The problem - From the material below, pull each line containing the string "index".

Supplied material -
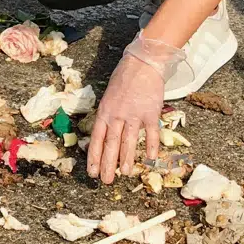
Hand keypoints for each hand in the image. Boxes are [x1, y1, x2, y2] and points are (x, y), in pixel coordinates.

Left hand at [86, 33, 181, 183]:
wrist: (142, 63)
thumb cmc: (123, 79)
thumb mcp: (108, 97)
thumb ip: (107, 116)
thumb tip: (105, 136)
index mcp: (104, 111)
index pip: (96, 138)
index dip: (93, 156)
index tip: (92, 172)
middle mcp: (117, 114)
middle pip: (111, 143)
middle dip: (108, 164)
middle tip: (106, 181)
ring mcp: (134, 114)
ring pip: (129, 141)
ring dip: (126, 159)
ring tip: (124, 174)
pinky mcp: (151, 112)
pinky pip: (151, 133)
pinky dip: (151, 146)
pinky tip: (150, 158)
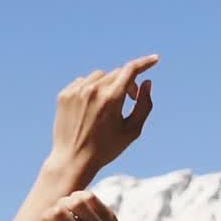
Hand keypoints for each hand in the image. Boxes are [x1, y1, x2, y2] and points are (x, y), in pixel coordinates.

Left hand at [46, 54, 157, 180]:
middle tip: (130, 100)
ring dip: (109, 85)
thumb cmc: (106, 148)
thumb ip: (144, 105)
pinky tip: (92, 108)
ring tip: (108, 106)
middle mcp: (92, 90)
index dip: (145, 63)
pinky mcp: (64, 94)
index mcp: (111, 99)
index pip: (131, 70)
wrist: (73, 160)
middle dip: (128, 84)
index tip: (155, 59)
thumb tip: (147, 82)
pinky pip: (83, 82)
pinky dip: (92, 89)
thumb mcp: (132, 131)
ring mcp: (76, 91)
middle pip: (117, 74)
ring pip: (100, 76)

Written response -
index mcp: (104, 111)
index pip: (96, 138)
index dip: (93, 156)
index tip: (92, 172)
index dip: (145, 63)
index mcp: (111, 99)
index pip: (131, 70)
index tip: (155, 59)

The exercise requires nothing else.